▸ EXCERPTED PASSAGE:
All Products
Search
Document Center

Realtime Compute for Apache Flink:ApsaraDB for HBase

Last Updated:Mar 26, 2026

Use the ApsaraDB for HBase connector to read from ApsaraDB for HBase as a dimension table or write to it as a sink table in streaming jobs.

Supported table types: Dimension table · Sink table Running mode: Streaming API: SQL Data update or deletion in a sink table: Supported Sink metrics: numBytesOut, numBytesOutPerSecond, numRecordsOut, numRecordsOutPerSecond, currentSendTime

For more information about sink metrics, see Metrics.

Usage notes

Before you use this connector, confirm the type of your database instance:

  • This connector is for ApsaraDB for HBase instances only. Using it with other instance types can cause unexpected issues.

  • Lindorm instances are compatible with Apache HBase. Use the Lindorm connector for Lindorm instances.

  • Using this connector to connect Realtime Compute for Apache Flink to an open source HBase database does not guarantee data validity.

Prerequisites

Before you begin, ensure that you have:

DDL syntax

CREATE TABLE hbase_table (
  rowkey INT,
  family1 ROW<q1 INT>,
  family2 ROW<q2 STRING, q3 BIGINT>,
  family3 ROW<q4 DOUBLE, q5 BOOLEAN, q6 STRING>
) WITH (
  'connector' = 'cloudhbase',
  'table-name' = '<yourTableName>',
  'zookeeper.quorum' = '<yourZookeeperQuorum>'
);

Schema rules:

  • Declare each column family as ROW<column_name type, ...>. The field name maps to the column family name.

▸ GIVEN RECORDS:
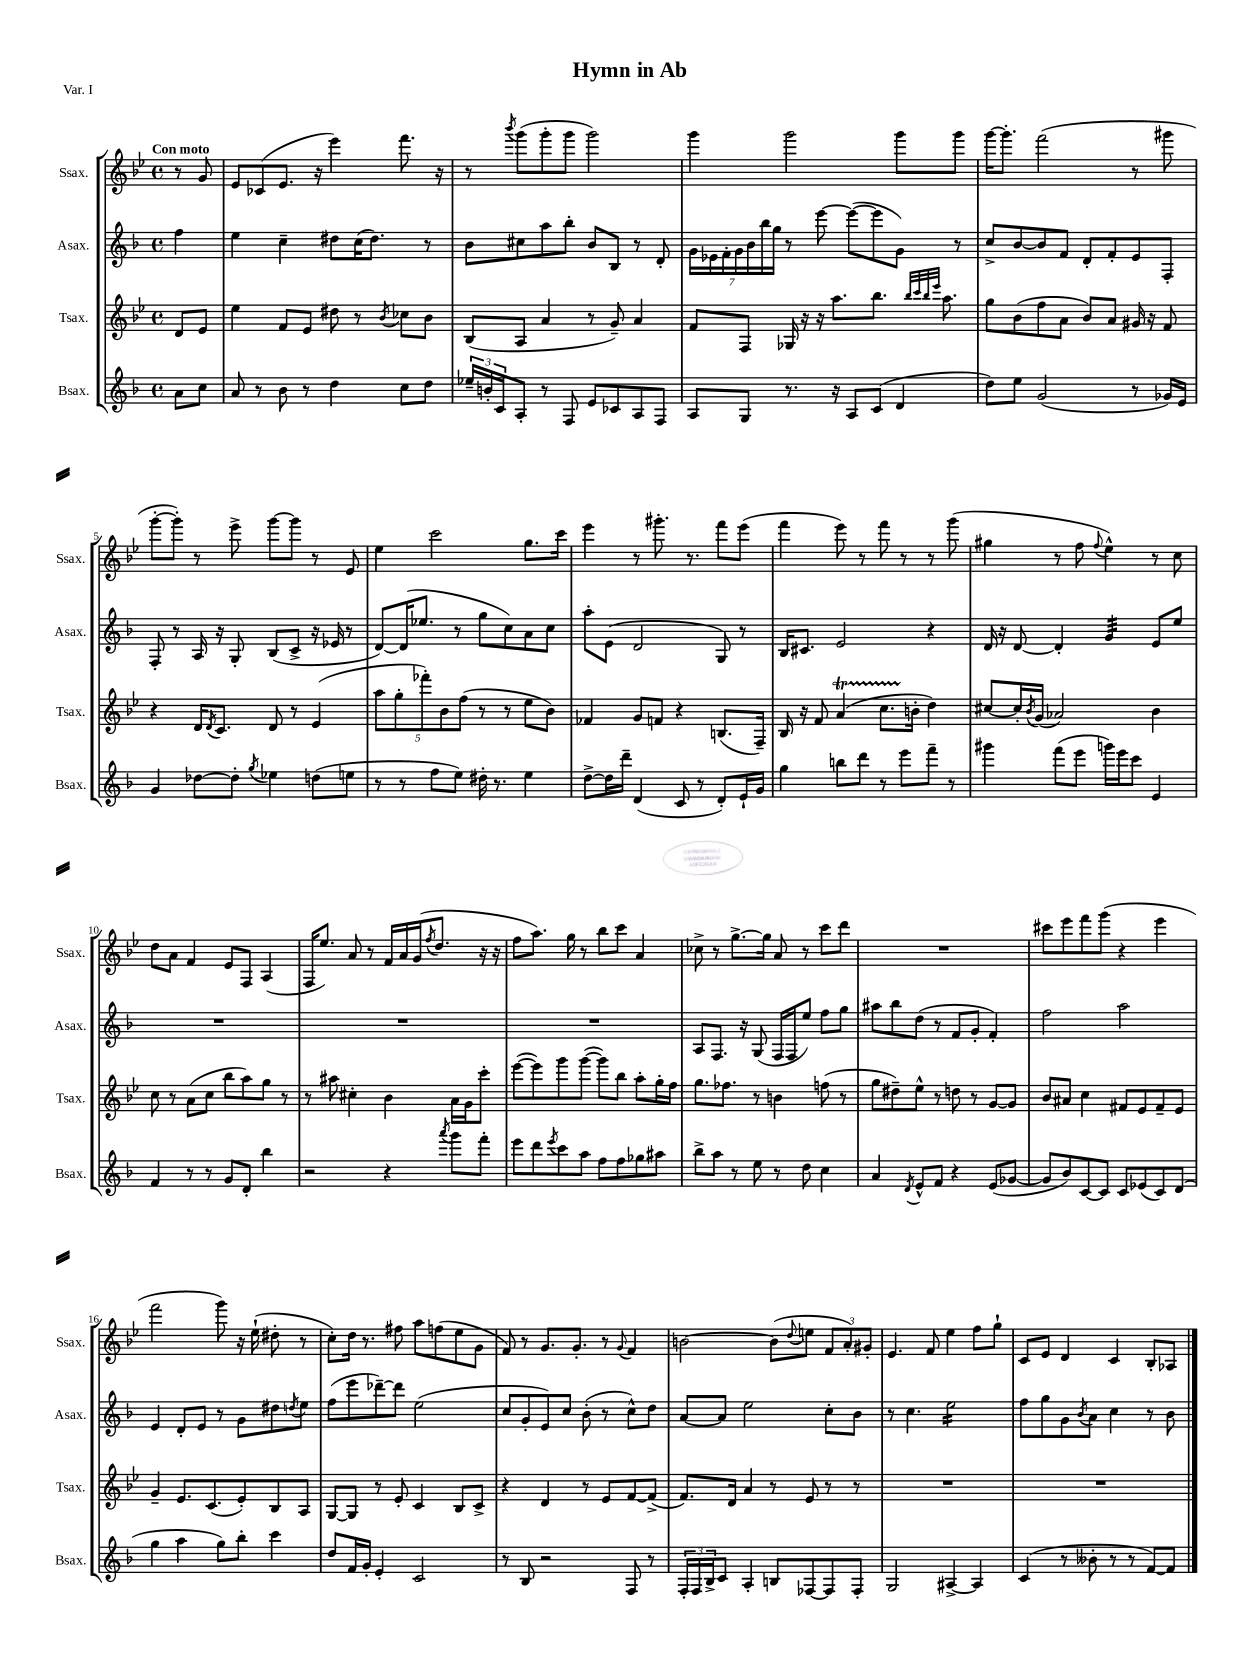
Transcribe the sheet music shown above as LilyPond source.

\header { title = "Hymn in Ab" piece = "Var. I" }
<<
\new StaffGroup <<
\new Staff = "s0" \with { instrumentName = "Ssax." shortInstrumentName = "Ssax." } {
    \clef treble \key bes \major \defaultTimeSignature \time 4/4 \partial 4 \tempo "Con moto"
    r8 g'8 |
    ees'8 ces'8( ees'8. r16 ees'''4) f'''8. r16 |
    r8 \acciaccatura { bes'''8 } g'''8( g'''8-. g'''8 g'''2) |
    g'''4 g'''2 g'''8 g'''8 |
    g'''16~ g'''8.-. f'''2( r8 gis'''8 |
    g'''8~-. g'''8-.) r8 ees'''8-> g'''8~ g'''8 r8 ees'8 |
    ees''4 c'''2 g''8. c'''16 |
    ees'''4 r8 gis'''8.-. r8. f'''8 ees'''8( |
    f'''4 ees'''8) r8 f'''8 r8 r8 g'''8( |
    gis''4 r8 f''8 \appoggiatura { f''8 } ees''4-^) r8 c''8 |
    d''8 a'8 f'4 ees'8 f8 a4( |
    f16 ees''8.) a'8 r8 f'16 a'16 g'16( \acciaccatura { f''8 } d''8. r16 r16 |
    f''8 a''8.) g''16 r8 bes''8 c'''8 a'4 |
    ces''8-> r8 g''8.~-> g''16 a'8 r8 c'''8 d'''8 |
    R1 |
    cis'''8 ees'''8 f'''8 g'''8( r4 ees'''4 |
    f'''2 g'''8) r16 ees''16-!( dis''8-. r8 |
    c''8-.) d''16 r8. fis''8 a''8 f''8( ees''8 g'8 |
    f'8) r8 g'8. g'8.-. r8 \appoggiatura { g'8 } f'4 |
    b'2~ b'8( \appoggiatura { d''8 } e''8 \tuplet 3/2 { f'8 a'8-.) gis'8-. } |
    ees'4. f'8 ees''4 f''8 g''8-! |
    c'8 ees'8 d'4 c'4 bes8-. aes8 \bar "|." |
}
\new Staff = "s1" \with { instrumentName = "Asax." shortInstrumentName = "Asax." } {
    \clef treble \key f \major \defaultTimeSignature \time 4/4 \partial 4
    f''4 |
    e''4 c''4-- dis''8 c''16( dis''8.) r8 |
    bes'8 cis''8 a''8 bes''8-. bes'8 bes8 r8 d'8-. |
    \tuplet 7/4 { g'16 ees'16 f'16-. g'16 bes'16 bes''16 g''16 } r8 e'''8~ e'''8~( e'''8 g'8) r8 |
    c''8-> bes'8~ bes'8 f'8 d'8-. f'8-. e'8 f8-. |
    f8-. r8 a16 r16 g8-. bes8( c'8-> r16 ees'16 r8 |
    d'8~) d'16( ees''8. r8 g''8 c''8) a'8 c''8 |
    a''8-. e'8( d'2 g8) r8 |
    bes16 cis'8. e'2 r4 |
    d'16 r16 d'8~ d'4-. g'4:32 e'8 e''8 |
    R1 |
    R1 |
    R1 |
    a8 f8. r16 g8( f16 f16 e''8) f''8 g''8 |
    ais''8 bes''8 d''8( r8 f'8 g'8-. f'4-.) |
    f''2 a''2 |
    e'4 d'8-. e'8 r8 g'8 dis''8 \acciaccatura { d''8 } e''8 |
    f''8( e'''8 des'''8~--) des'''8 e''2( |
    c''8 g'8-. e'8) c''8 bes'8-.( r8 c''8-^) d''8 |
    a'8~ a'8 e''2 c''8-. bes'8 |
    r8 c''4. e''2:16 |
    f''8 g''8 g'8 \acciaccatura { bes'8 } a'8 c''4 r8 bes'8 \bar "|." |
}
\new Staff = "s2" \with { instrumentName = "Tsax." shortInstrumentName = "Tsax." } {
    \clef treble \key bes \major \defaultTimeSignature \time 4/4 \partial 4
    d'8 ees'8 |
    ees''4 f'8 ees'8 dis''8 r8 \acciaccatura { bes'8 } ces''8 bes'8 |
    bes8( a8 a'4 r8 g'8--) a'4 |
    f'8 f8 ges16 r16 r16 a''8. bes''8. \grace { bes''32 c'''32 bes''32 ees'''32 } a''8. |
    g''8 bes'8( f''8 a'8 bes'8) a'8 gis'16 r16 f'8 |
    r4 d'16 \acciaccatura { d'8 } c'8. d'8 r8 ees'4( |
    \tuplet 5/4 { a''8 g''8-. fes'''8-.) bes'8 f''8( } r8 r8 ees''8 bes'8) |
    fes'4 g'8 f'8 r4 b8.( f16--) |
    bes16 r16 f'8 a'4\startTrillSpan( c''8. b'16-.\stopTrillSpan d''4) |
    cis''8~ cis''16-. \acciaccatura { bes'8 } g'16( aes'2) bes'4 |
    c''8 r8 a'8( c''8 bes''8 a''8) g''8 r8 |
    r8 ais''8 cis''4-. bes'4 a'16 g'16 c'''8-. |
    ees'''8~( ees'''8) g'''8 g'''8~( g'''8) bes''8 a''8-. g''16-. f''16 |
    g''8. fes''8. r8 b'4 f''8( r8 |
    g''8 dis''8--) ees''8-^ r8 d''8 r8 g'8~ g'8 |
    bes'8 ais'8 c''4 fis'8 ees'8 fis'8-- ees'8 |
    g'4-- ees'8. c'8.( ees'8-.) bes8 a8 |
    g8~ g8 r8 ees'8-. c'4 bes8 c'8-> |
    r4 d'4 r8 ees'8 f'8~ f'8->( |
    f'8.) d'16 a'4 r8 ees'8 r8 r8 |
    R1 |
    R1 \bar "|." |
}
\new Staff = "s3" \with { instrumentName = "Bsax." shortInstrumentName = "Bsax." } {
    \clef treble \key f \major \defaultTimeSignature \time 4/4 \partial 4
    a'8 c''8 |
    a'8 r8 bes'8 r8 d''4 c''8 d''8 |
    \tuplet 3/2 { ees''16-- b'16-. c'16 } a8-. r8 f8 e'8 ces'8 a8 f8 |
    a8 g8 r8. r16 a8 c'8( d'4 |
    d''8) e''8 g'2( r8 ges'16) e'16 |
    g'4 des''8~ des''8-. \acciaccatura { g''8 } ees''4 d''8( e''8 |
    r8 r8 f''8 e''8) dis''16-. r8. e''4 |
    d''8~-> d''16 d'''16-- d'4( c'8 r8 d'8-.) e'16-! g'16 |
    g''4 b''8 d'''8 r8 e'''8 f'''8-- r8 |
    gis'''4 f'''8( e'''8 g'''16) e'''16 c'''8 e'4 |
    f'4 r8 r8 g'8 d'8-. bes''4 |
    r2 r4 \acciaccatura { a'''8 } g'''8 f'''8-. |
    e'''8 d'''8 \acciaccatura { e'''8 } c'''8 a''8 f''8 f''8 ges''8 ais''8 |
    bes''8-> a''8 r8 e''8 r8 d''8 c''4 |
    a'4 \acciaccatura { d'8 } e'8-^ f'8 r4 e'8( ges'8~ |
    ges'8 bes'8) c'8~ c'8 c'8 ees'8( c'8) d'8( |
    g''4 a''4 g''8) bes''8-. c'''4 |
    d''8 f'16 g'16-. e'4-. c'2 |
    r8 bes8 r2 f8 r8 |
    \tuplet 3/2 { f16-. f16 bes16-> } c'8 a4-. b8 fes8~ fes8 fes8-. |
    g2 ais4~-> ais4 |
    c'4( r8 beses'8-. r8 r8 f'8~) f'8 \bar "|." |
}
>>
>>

...

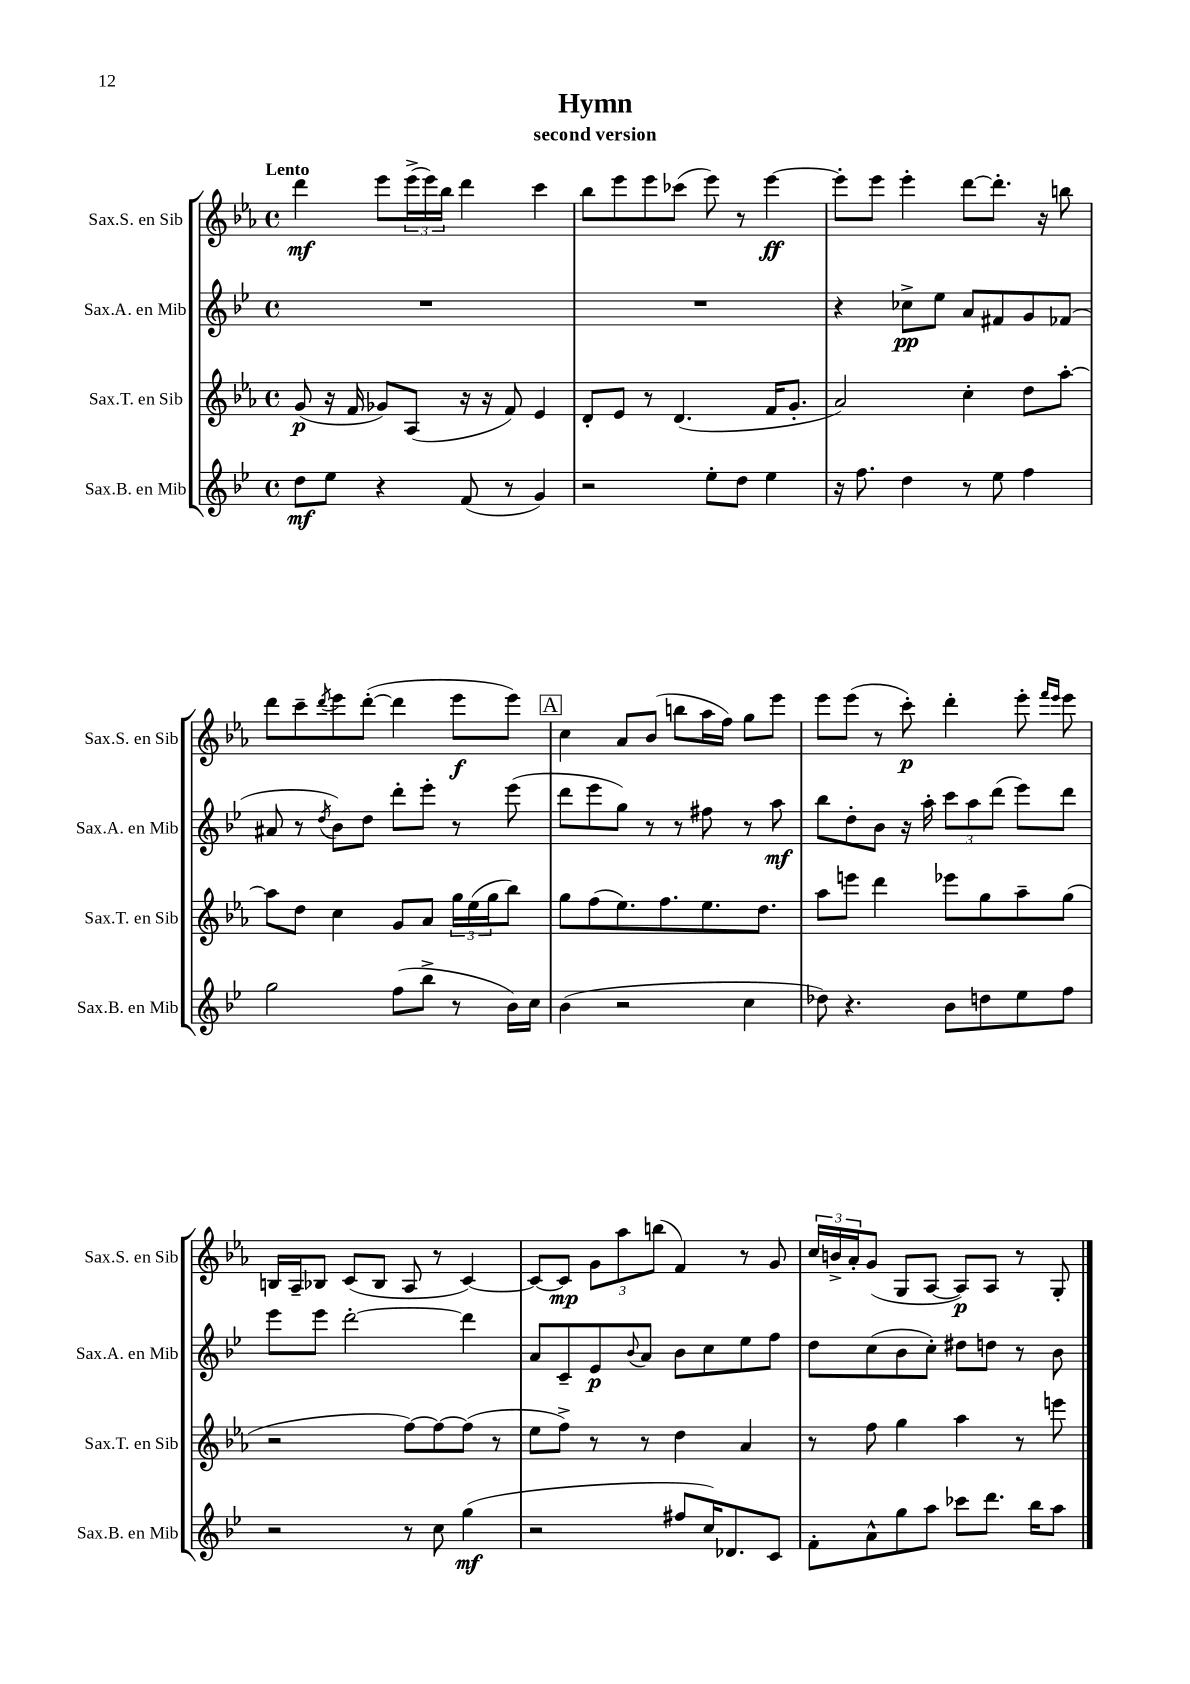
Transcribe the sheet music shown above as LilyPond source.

...

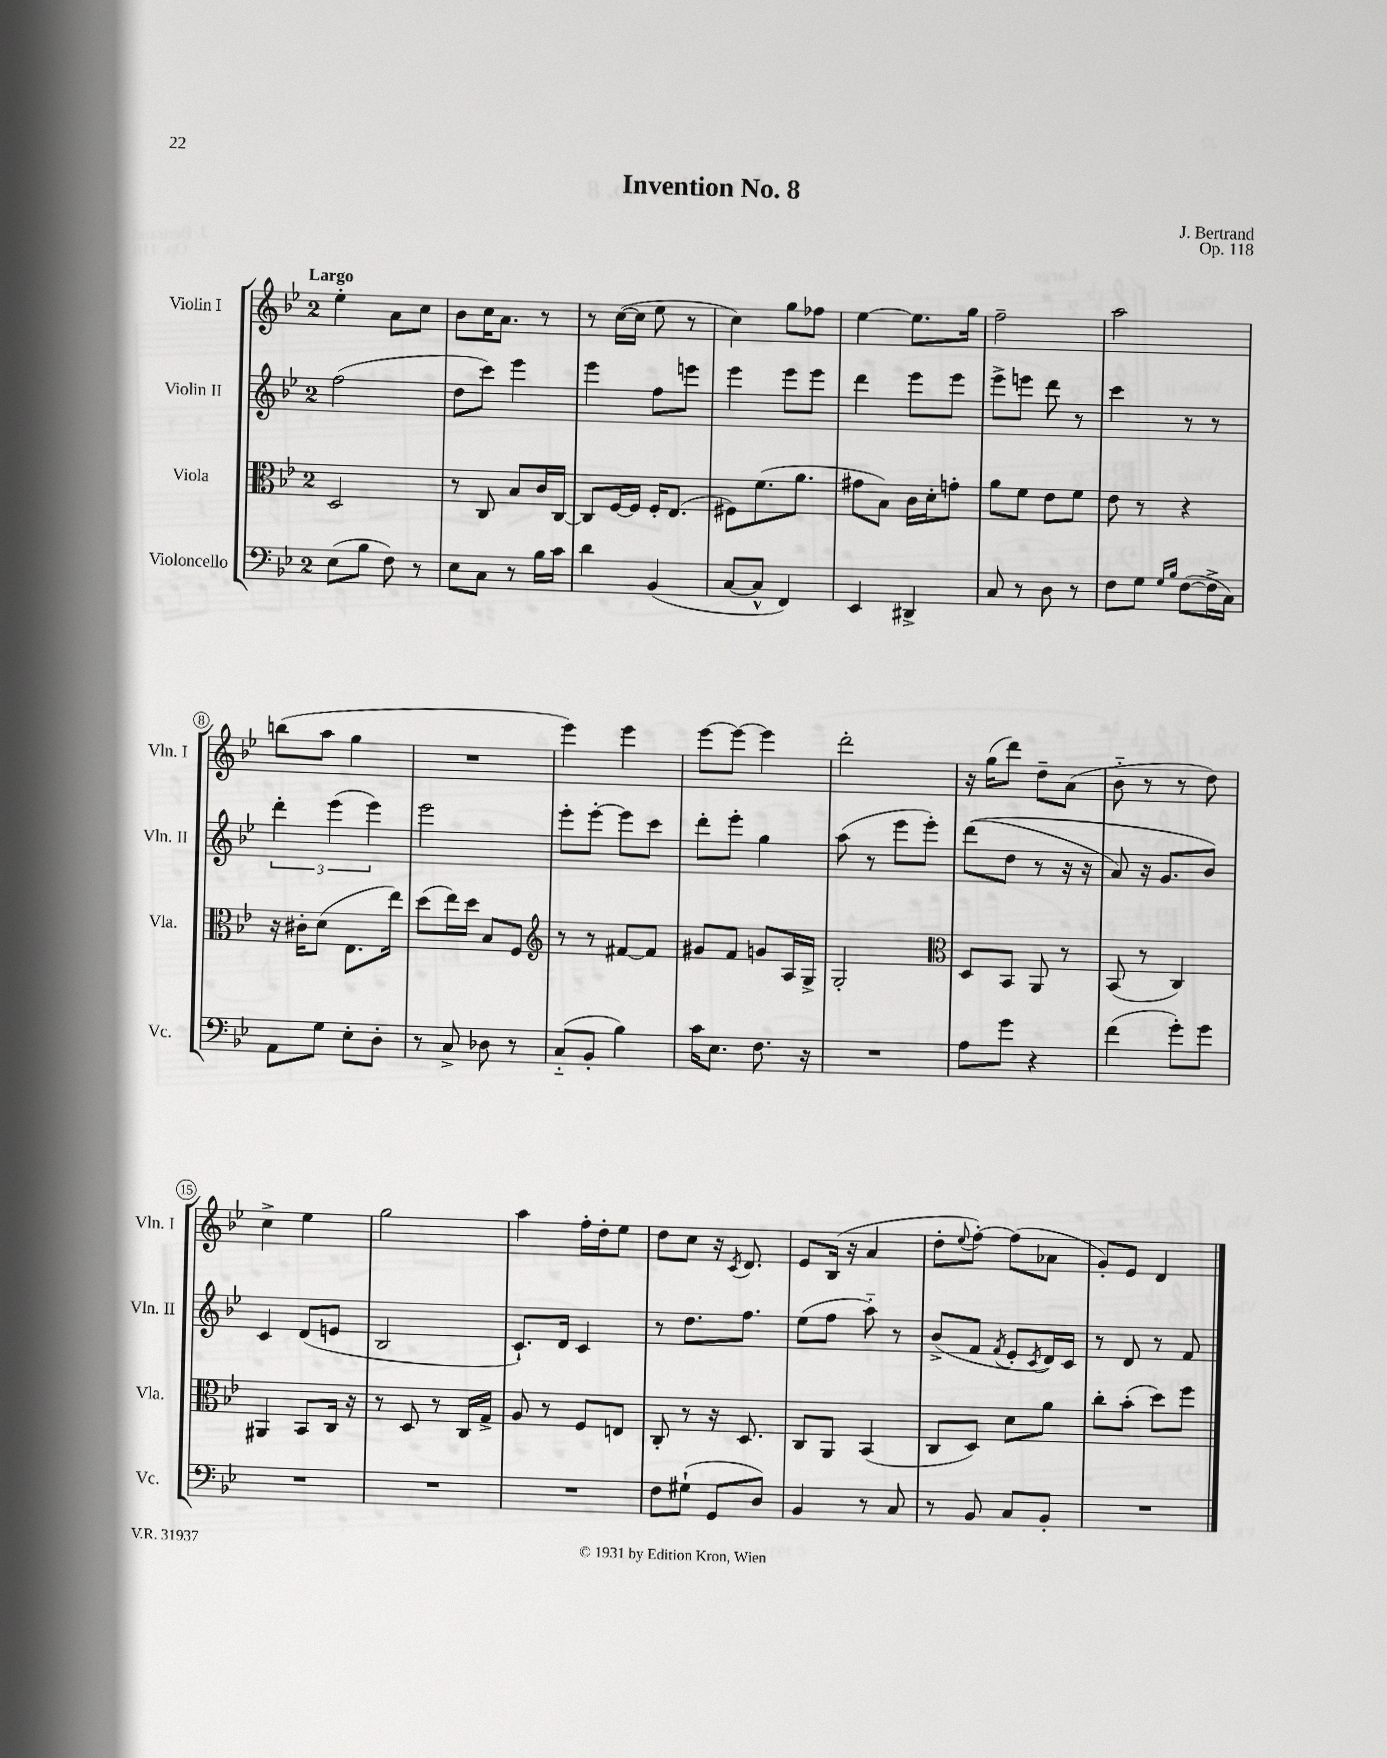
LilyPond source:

▸ DIRECTIONS: Quote the passage of the HBase connector documentation between "Supported table types: Dimension" and "cause unexpected issues.", inclusive.

▸ REPLY TO THE TASK:
Supported table types: Dimension table · Sink table Running mode: Streaming API: SQL Data update or deletion in a sink table: Supported Sink metrics: numBytesOut, numBytesOutPerSecond, numRecordsOut, numRecordsOutPerSecond, currentSendTime

For more information about sink metrics, see Metrics.

Usage notes

Before you use this connector, confirm the type of your database instance:

  • This connector is for ApsaraDB for HBase instances only. Using it with other instance types can cause unexpected issues.